Role of Securin in the onset of Anaphase[edit]

Basic mechanism[edit]

Figure 2
Figure 2: Five identified phosphorylation sites on securin

Securin has 5 known phosphorylation sites that are targets of Cdk1; 2 sites at the N-terminal in the Ken-Box and D-box region are known to affect APC recognition and ubiquitination (Figure 2).[2] To initiate the onset of anaphase, securin is dephosphorylated by Cdc14 and other phosphatases. Dephosphorylated securin is recognized by the Anaphase-Promoting Complex (APC) bound primarily to Cdc20 (Cdh1 is also an activating substrate of APC). The APCCdc20 complex ubiquitinates securin and targets it for degradation.

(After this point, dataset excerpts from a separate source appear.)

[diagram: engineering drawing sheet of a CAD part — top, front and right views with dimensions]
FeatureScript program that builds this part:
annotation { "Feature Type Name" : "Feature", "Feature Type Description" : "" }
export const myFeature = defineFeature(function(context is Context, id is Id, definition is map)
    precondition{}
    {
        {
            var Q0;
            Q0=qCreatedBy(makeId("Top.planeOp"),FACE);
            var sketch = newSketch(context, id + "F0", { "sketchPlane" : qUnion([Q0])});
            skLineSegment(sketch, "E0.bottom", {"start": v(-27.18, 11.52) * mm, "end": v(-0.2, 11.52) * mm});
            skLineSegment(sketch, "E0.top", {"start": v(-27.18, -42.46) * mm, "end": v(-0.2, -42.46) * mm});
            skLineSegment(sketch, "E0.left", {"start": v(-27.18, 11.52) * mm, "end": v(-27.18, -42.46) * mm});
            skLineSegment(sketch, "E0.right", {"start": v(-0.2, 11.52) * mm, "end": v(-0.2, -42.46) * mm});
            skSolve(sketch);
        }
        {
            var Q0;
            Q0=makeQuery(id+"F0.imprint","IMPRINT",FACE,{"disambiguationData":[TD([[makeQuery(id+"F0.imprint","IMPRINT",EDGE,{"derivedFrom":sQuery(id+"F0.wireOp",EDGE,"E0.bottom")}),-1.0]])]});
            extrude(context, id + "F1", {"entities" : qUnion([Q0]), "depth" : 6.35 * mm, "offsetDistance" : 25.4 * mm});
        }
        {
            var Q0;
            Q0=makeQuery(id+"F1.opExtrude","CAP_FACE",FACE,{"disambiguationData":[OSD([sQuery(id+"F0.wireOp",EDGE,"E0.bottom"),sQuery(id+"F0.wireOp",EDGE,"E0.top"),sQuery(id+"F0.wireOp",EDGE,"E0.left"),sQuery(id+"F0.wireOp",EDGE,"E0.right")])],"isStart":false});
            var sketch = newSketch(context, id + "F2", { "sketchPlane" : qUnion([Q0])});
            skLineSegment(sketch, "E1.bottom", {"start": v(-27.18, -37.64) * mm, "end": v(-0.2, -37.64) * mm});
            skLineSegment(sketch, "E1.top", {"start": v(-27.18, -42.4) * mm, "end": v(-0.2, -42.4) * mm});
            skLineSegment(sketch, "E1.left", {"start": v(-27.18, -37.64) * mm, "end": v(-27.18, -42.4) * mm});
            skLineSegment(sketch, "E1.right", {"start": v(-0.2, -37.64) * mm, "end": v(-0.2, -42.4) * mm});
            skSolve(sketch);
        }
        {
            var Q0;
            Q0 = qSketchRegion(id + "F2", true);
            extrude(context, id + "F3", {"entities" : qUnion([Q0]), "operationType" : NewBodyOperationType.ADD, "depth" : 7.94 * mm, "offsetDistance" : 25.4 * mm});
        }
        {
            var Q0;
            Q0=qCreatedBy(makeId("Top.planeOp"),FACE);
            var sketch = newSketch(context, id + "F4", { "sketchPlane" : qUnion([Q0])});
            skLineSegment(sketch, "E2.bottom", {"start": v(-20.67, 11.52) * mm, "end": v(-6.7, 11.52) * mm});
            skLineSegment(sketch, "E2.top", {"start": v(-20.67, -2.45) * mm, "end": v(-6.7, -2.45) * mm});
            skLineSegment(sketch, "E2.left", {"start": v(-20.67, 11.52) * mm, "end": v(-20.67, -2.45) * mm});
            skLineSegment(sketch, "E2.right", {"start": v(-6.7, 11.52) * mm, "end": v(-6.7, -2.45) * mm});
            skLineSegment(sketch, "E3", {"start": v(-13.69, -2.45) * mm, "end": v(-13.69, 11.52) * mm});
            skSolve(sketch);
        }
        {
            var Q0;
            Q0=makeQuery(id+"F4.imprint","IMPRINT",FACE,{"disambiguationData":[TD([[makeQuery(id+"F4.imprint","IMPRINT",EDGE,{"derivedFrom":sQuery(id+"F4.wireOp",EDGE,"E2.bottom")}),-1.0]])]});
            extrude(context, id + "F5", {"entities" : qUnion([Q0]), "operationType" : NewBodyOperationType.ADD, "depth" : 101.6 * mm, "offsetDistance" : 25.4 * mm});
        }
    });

This results in free separase that is able to destroy cohesin and initiate chromosome separation.[1][2]

Network characteristics[edit]

network diagram
Figure 3: Network diagram with feedback loops to generate switch-like activation of anaphase

It is thought that securin integrates multiple regulatory inputs to make separase activation switch-like, resulting in sudden, coordinated anaphase. This likely involves a network with several feedback loops, including positive-feedback which leads to switch-like behavior. One proposed signaling pathway generating switch-like behavior contains a positive feedback loop for activation of Cdc14 by separase,[3] leading to dephosphorylation and degradation of securin (Figure 3).[2]

David Morgan’s group found that segregation time of chromosomes 4 and 5 is significantly elongated in budding-yeast strains with mutations in the 2 N-terminal securin phosphorylation sites and securin deletion strains. In addition, these mutant strains exhibited very high rates of mis-segregation compared to normal behavior. Switch-like characteristics are necessary to trigger quick, coordinated chromosomal segregation in anaphase. This means that strong inactivation of separase by securin followed by sudden, rapid destruction of securin and activation of separase is vital for proper anaphase.

Overall, securin and separase act in an anaphase-regulating network. Figure 4 depicts a potential network diagram.[1][2]

network diagram
Figure 4: Potential network diagram involving securin to generate switch-like activation of anaphase

References[edit]

  1. ^ a b c d e f Morgan, David O (2007). The cell cycle: principles of control. London: Published by New Science Press in association with Oxford University Press. ISBN 0-87893-508-8. 
  2. ^ a b c d Holt LJ, Krutchinsky AN, Morgan DO (July 2008). "Positive feedback sharpens the anaphase switch". Nature 454 (7202): 353–7. doi:10.1038/nature07050. PMC 2636747. PMID 18552837. 
  3. ^ Stegmeier F, Visintin R, Amon A (January 2002). "Separase, polo kinase, the kinetochore protein Slk19, and Spo12 function in a network that controls Cdc14 localization during early anaphase". Cell 108 (2): 207–20. doi:10.1016/S0092-8674(02)00618-9. PMID 11832211.